Omni­-Channel Delivery – defined

What we are describing is the distribution system that financial institutions will employ tomorrow (that is, if they haven’t already started) – the omni­-channel distribution network.  This network combines automated, physical, and virtual channels into a flexible, and consistent branded customer experience.

Furthermore, the physical branch synchronizes these channels by establishing customer expectations and the institution’s brand image in the market.

omni-channel network

It’s always on. The automated channel includes the institution’s ATMs and Interactive Teller Machines (ITMs). These channels are often self-service or assisted service and can operate 24/7/365, locally. The virtual channels include the phone system, web-based, and mobile platforms. These channels may be self-service or offer some level of assistance and operate 24/7/365…globally.

Evolution of Physical Channels

In the omni­-channel network, the physical channel contributes to service density by providing visibility, accessibility, and the institution’s full range of products and services. As always, convenience is a driver in the consumer’s choice of financial institution. Remember…65% of consumer sales occur in a physical branch. So, convenience is aligned with a habitual consumer commuting pattern between where individuals live, work, and shop.

The branch must find its purpose. As the retail branch evolves, it will be developed with a specific target market and “business case” as the motivation. Branches will have a reduced footprint, scaled to meet market and customer demands and styled to match those same preferences. Space within the branch will be open and flexible to facilitate change as needed to respond to changing market conditions.

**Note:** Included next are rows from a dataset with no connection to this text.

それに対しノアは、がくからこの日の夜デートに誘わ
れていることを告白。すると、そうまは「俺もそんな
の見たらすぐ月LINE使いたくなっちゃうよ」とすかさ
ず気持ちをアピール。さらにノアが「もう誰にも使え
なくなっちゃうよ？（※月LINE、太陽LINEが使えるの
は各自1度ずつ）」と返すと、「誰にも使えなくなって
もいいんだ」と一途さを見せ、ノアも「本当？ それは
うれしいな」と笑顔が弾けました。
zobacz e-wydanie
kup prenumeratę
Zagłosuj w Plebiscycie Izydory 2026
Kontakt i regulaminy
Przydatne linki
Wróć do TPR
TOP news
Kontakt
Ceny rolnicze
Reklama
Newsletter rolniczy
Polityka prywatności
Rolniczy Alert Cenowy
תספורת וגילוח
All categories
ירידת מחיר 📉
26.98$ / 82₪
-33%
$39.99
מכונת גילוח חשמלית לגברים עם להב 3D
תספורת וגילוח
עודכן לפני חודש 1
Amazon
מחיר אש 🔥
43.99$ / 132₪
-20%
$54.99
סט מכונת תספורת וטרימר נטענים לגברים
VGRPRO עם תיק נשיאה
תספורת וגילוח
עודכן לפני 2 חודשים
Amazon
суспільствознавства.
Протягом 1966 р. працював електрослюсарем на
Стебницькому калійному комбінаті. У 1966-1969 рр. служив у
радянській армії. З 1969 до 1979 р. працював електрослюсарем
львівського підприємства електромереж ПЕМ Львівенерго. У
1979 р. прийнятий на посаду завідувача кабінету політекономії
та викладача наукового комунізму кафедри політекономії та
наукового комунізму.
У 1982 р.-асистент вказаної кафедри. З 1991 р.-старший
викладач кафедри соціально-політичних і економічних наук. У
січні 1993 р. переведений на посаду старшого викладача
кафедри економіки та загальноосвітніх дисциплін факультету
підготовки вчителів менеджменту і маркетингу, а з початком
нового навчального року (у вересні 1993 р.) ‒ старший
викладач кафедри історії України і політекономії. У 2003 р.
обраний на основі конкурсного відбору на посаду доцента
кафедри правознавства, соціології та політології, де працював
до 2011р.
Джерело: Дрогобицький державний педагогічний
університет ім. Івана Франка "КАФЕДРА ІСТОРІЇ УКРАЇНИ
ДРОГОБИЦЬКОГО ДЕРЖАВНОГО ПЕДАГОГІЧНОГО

The four types of branches

The branch of the future (or today) will be scaled and styled to accomplish several purposes. Many markets will include a cornerstone branch. This office is usually a large-format facility staffed by universal bankers and subject matter experts, and additional amenities. This office is the institution’s “statement” in the marketplace. (Here are some examples.)

Community branches are smaller than the cornerstone offices, but offer a similar level of service. They are focused on customer service and sales, staffed by universal bankers, and showcase the institution’s technology and automation. They offer the ability to schedule subject matter experts either by appointment of through an automated or a virtual connection. (Here are some examples.)

Micro branches are often found in storefront locations or leased space. These offices can be transaction focused, but are staffed with fewer employees and more technology to boost efficiency. They are heavy on technology, automation, and branding. Micro branches rely on automated channels (ATMs, ITMS, etc.) to provide most of the transactional capacity, with employees available for sales and service as needed. (Here are some examples.)

Finally, the self service branch is fully automated and heavily branded and has no employees. You can imagine a full service ATM installation or, more likely in today’s economy, an ITM creating an outpost of service for customers with extended hours capability.

Conclusion: Branches still matter

Although the role of the branch is changing, retail branches remain an important element in an institution’s omni­-channel delivery strategy. As financial institutions evaluate their current networks or contemplate new branches for branch transformation, they must be keenly aware of the market they intend to serve and the business case that supports the decision.

In the future, branches will be smaller and will focus on customer service and sale of more sophisticated products and services. The branch will work in a hub and spoke relationship with a variety of other delivery channels to offer the customer a wide variety of access points to the institution to deepen wallet share and long term stickiness with the institution.

In the omni-channel network, the branch plays a different ­and even more valuable­ role than ever – providing connection with the customer and community.